*Excerpted text*.
···

That doesn't have much bearing on how labour-intensive they are. You could say
much the same about many products made entirely by automated machinery involving
no hand work.

There is an anomoly in the common perception of China, incidentally. On the one
hand, it is said that they depend on cheap labour, and on the other that they
are likely to baulk at the prospect of making toroids because they are too
difficult. However, obviously if those difficulties can be overcome by intensive
labour, then one might expect the Chinese to favour toroids.

Another common assumption, and one that Patrick has made several times, is that
winding a toroid requires a shuttle. Not true...fortunately, because then the
machine really would be complicated.


The shuttle I use to hand wind a toroidal is a piece of broom handle about 300mm
long
with deep notches at each end so that the wire for a winding can be loaded onto the
shuttlle so that one turn around the shuttle = 1 turn around the core. The wire for
a given winding must be preloaded onto the shuttelt with wire to spare.

But a toroidal winding machine has a circular shuttle in two halves which is clipped
together through toroid hole
and rotated on rollers to load it up before winding the wire back onto the core.
It is labour intensive and slow, but 20 times faster than the broom handle shuttle.

The toroid tranny method whatever it is isn't good where one wants to have an OPT
with say 4 primary windings for
the anode primary CFB primary ( 8 wire ends ), and say up to 24 winding ends for 12
windings which allow wasteless
low loss secondary configs for different impedance matches.

The E&I allow the winding ends to just come out each side of the wound bobbin.
OK, the leakage inductance is lower on toroidals than on E&I but then that is
because the
"traverse width" of the winding is the ccentre line distance around the core rather
than the distance across the bobbin. Capacitance may be higher with a toroid.

In any case i can wind E&I OPT very effectively with bandwidth at full power without
NFB using triodes
from 16Hz to 100kHz + very much easier than a damn toroid.



The hard parts about making a toroid are clamping the workpiece, and traversing
the core with the bobbin. The machinery is more complex and expensive, and both
the machinery and the process are less versatile. Hence automation can only be
justified by large production runs of the same transformer.

···

*Given records*.
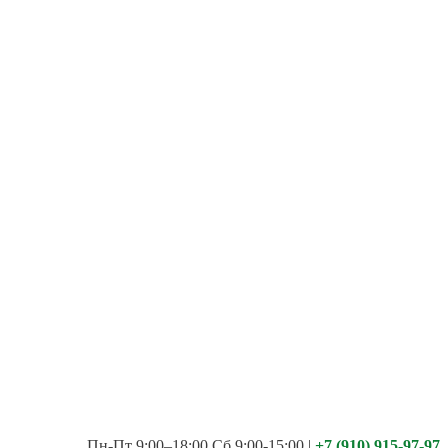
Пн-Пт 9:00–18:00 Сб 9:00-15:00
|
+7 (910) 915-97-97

···

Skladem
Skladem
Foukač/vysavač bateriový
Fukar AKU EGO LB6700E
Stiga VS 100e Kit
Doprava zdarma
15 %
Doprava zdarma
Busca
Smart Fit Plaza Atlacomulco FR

···

*Instructions for the task*. Pick up the discussion of winding toroidal transformers after its final sentence and keep writing it. The material shown above is separate from the toroid discussion.

*Answer*.
Chinese makers of transformer winding machines spammed me a couple of years ago but
the cheapest
one for E&I was forsale for aud $2,500 from an agent guy.
I said I built mine for 1 week's work and $200.
I never heard from them again.
The toroidal machines were dearer.


Custom-wound toroids don't seem to be commonly offered. If the only problem was
the need for intensive labour, then they would be the perfect candidate for
boutique production. Actually they are just hard to make, no matter how you make
them.


My attempts to get custom toroidals wound resulted in a high cost item unavailable
until months had passed
so I have given up trying to get anyone to wind my designs.
When they see what I want they go pale and vomit and I have to retreat.
I tell them I have wound all this stuff and they just don't wanna know.

Most consumer electronics tranny winding in Oz is 99.99% large number runs of mains
trannies operating at 1.2Tesla, and random wound coils, high noise, temperature, and
none I know possess or use a vac chamber and oven for varnish
impregnation.

There used to be skilled tradesmen and many women who wound spendid layer wound E&I
trannies but
not much now.
The imports of cheap nasty chinese crap is slowly but surely forcing the Oz tranny
winders to give up.
The labour in china is 26dB cheaper than Oz labour, so the chinese can gurrantee
their product for
5 years because if 10% failiures occur the replacements by the supplier doesn't
matter.



R-cores have so many practical advantages it is a surprise how few you see
being used.


Yes, and come to think of it, why haven't they *always* been used? What are the
problems?


They are still a lot more exensive than an E&I trannie.
The E&I are wound with 2 concentric bobbins, primary on one and any assortment of
secondaries on the other,
and large numbers of bobbins can be wound at the same time.
The cores are high grade GOSS with max µ = 17,000 if they were fully interleaved,
but they are
not interlaved at all and a block of E and block of I are placed around the
assembled bobbins by machine and
welded with machine welding machines. The resulting µ of the material is
sufficiently high to
give low iron losses. This production method is very cheap compared to anything
else.

So regardless of how much lighter or better an R core or toroidal might be, the
common denominator
price dominates the market so that 90% of all electronics looks like it has been
made at the same factory
with the same automation and what little labour is engaged is paid peanuts.



winding strip into anything other than a toroid is fundamentally problematic.
How are the strips kept squashed together in the straight runs, and how does the
core keep its shape during and after the winding of the strip? Presumably it
must be annealed after winding and clamping, or bonded somehow. There is also
the need for precision-cutting of strip to a shape peculiar to each core size,
without leaving a burr on the edge. I wonder if that is done before or after the
insulating coating? That's quite a lot of tricky processing dedicated to each
core size.


Ah, the wonders of the mechanised machines in factories have to be seen to be
believed....

Patrick Turner.




Maybe that is about to change.

My recently acquired ( Asian made) CRO has one for example.

http://www.filespoint.com/point/2689...00578.JPG.html


Is that a strip-wound core?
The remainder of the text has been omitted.